People in America would never put up with "bear with me a moment." That would just rub Americans, who are used to comfort and convenience, the wrong way. But in the UK, "bear with me a moment" is like a call to duty. People take it as a challenge. "Bear with me a moment." Oh all right, I'm up for that, I can do it, you'll see. Bearing things graciously is kind of an obsession in England. Witness the birth and popularity there of many a reality-based television show. They thrill to see people who are under various kinds of emotional stress---celebrities, politicians, royalty, people who experience great luck or great tragedy---in order to see how they handle it. Those who hold it together and don't become emotional are treated with great respect. Those who lose it are dismissed as undisciplined, an embarrassment.

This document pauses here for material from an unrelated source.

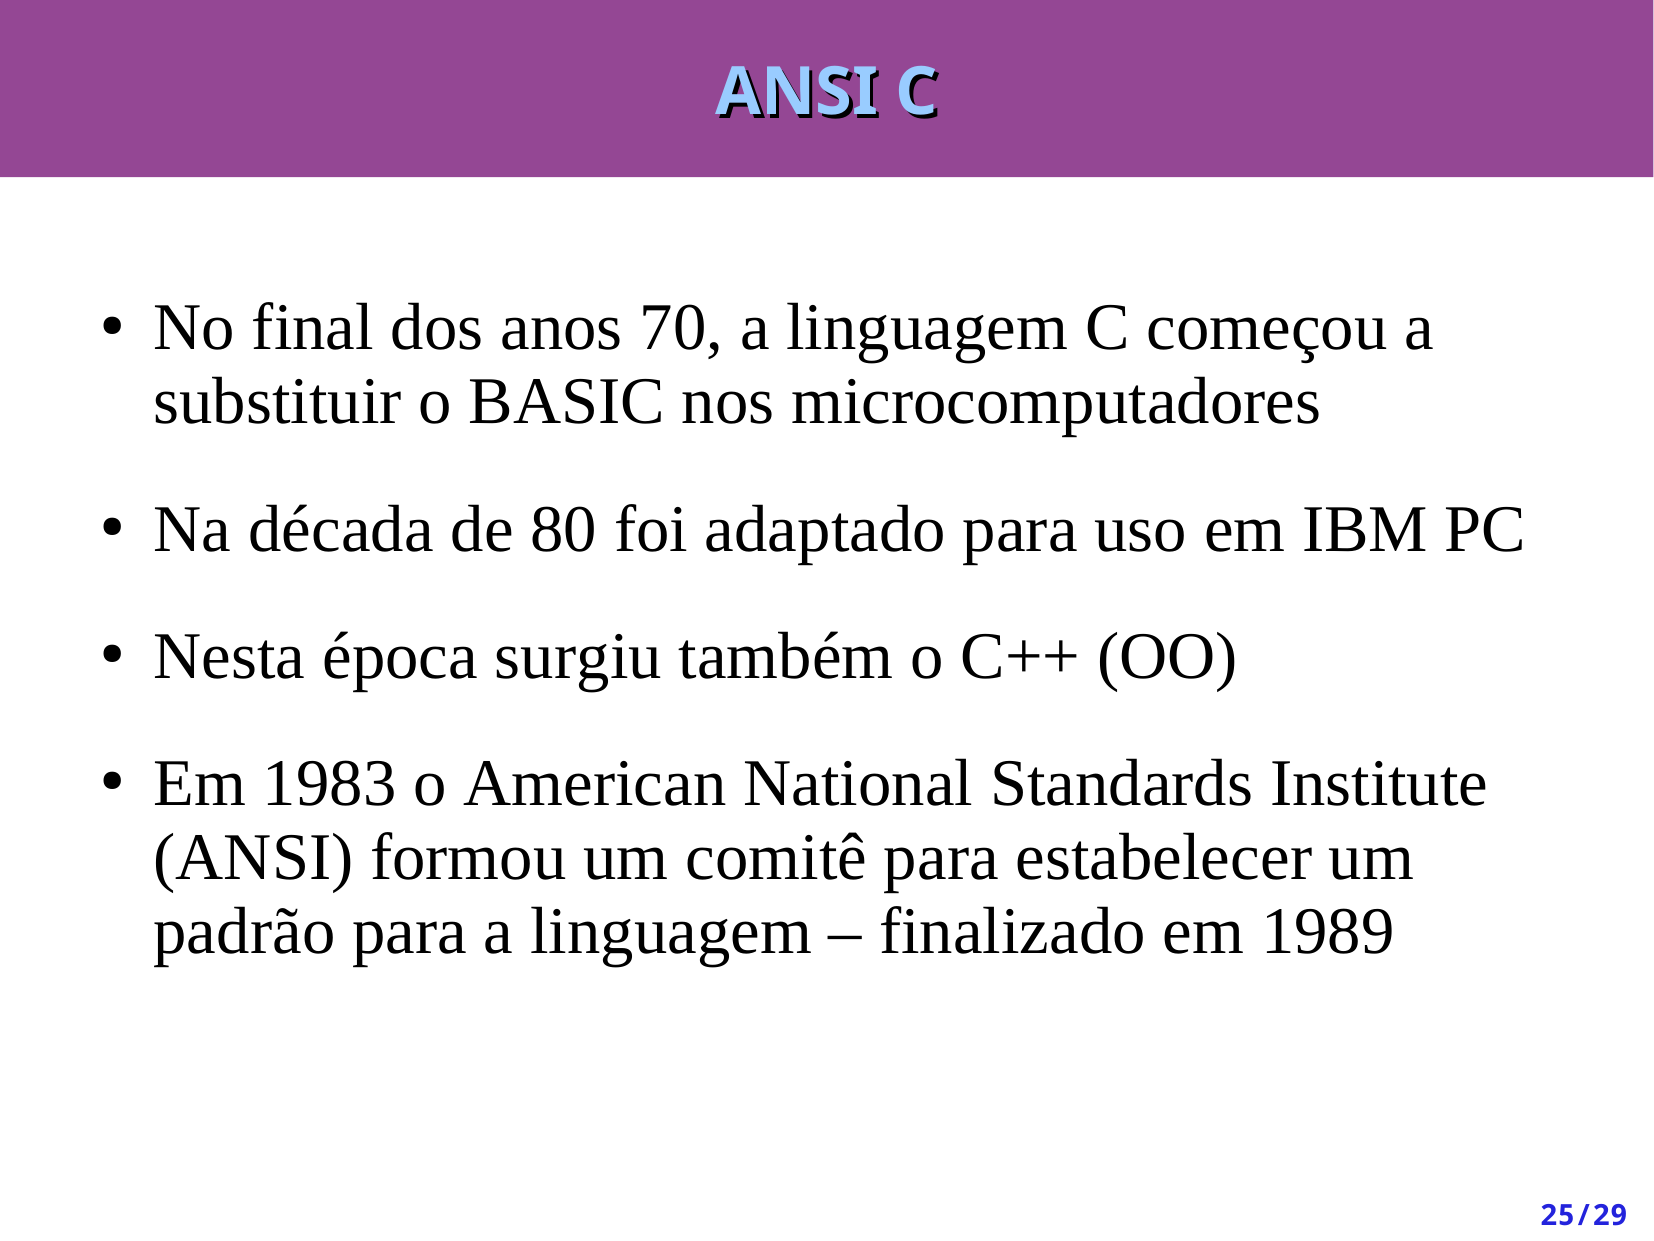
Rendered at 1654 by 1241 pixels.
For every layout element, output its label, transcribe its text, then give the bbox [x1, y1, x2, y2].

list No final dos anos 70, a linguagem C começou a substituir o BASIC nos microcomputadores Na década de 80 foi adaptado para uso em IBM PC Nesta época surgiu também o C++ (OO) Em 1983 o American National Standards Institute (ANSI) formou um comitê para estabelecer um padrão para a linguagem – finalizado em 1989 [82, 290, 1571, 1109]
title ANSI C [0, 0, 1654, 178]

While we were there, David Kelly, a Senior British Civil Servant, an expert in Iraqi biological weapons, died under mysterious circumstances. There was an investigation to see if it was murder or suicide. Only a few weeks after his death, his wife testified in front of the investigation commission. She was unanimously praised in the press (see one example here) for being very dignified and not becoming emotional during her testimony. I personally felt that it would have been completely understandable if she had cried or broken down on the stand. Her husband had just died and she was asked to recollect their last moments together. She also had good reason to believe that the way his employers (the government) had treated him led him to take his life. If she had showed anger or hurt, that too would have been understandable in my opinion. But she didn't, and it that way won a small victory. Such scrutiny of people's emotional lives and their self-control becomes so fascinating. Even I, a novice at perceiving the subtleties of it, found it engrossing, though I'm sure I only perceived the tip of the iceberg.

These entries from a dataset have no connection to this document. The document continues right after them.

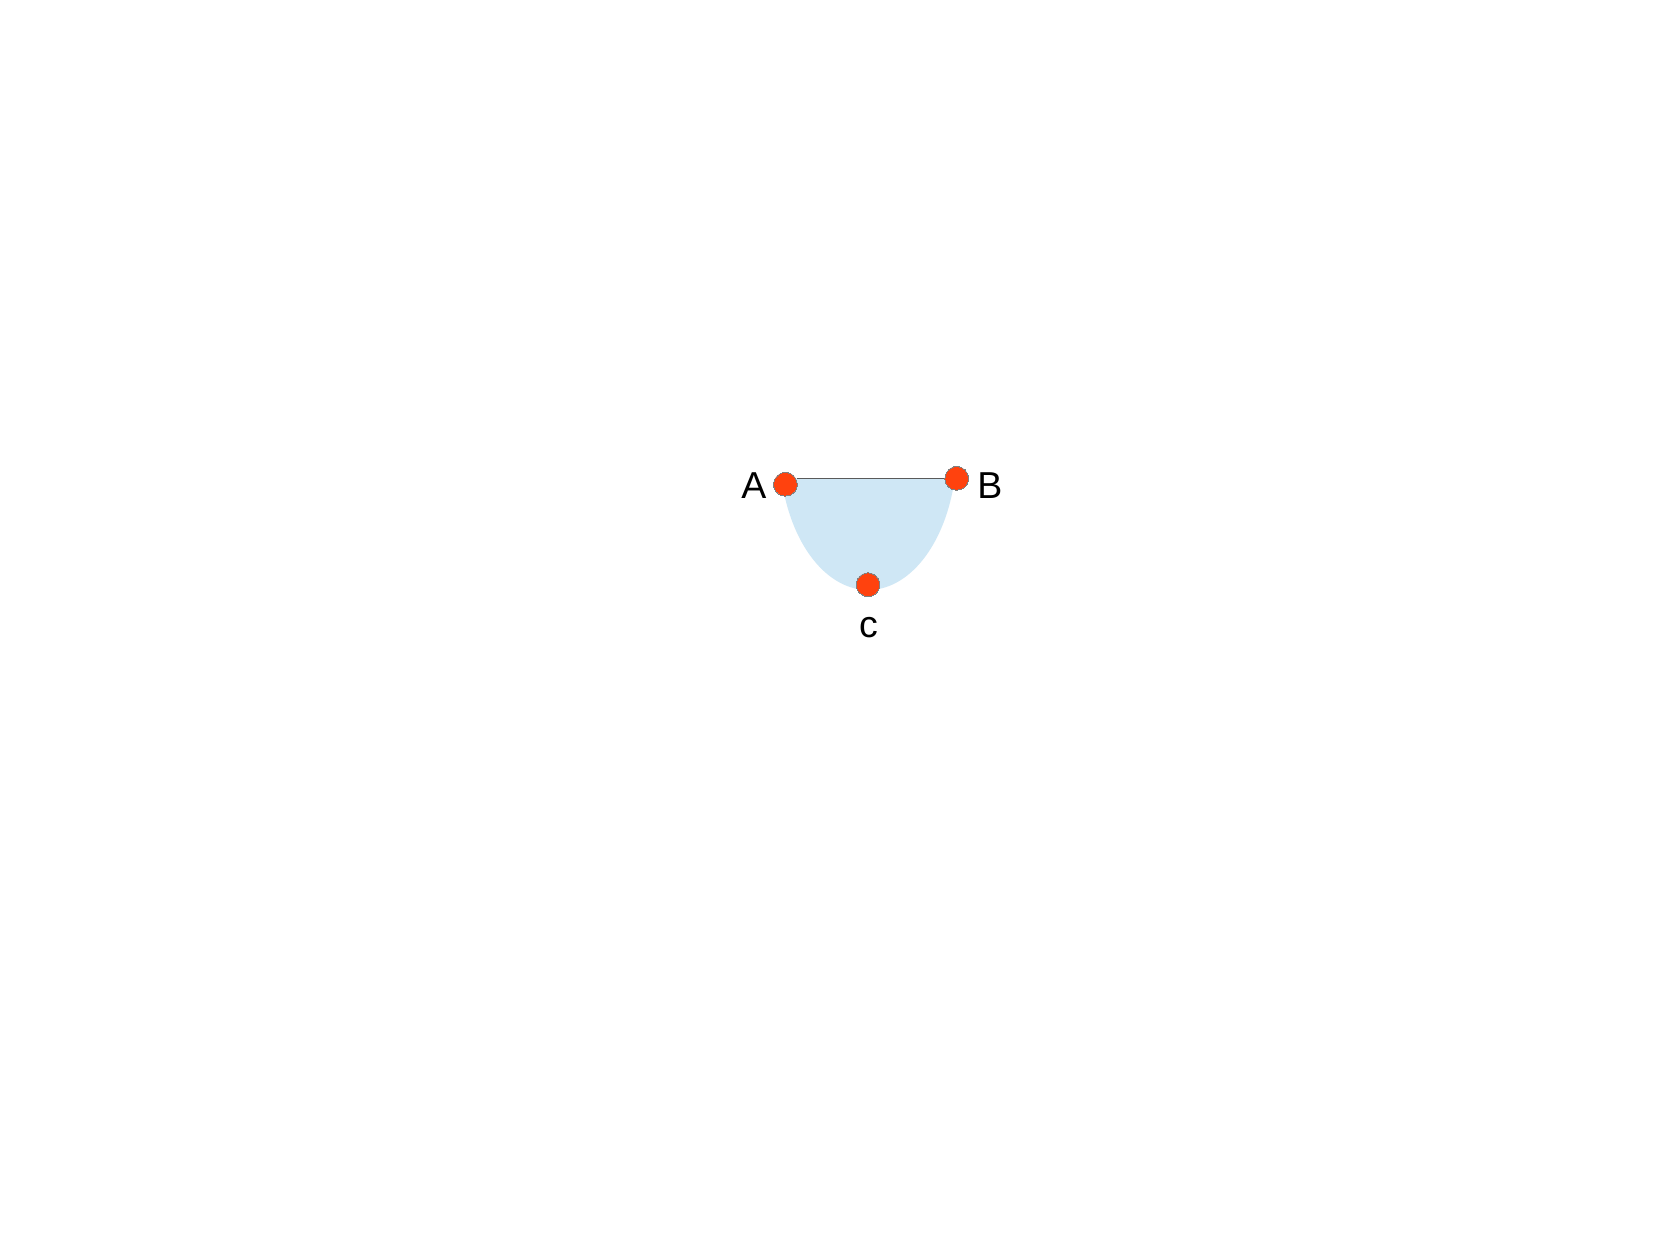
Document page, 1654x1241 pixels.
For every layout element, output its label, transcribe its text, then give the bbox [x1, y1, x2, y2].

text_box c [844, 596, 893, 654]
text_box A [726, 456, 782, 514]
text_box B [962, 457, 1018, 514]
text_box [637, 165, 1075, 596]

And I am equally sure that I, with my American outbursts, was a source of great fascination (and embarrassment). I think I even stooped so low as to finally beg the operator, when asked to "bear with me a moment," "no, please, don't put me on hold again, I can't bear it, I won't." Such lack of character usually left the person on the other end of the phone speechless. I was doing my part, once again, to fuel the British wonder at the success of America, a country whose citizens are so undisciplined and so childish. I confess that I too often wonder at America's success. I know the British would never put up with that "we know your time is valuable" line. It's way too obvious for them.

1 comment:

Anonymous said...

The winter of 2000-2001 brought heavy rains and flooding in many parts of Britain. I will never forget the TV coverage one day. The reporter interviewed several people whose homes, in river valleys in the northeast, had been flooded. One by one, homeowners graciously granted an interviews from the upper floors of their sodden houses. Invariably, after describing how much they had lost, they would hasten to add something along the lines of, "but there's nothing for it but to move on and make the best of it."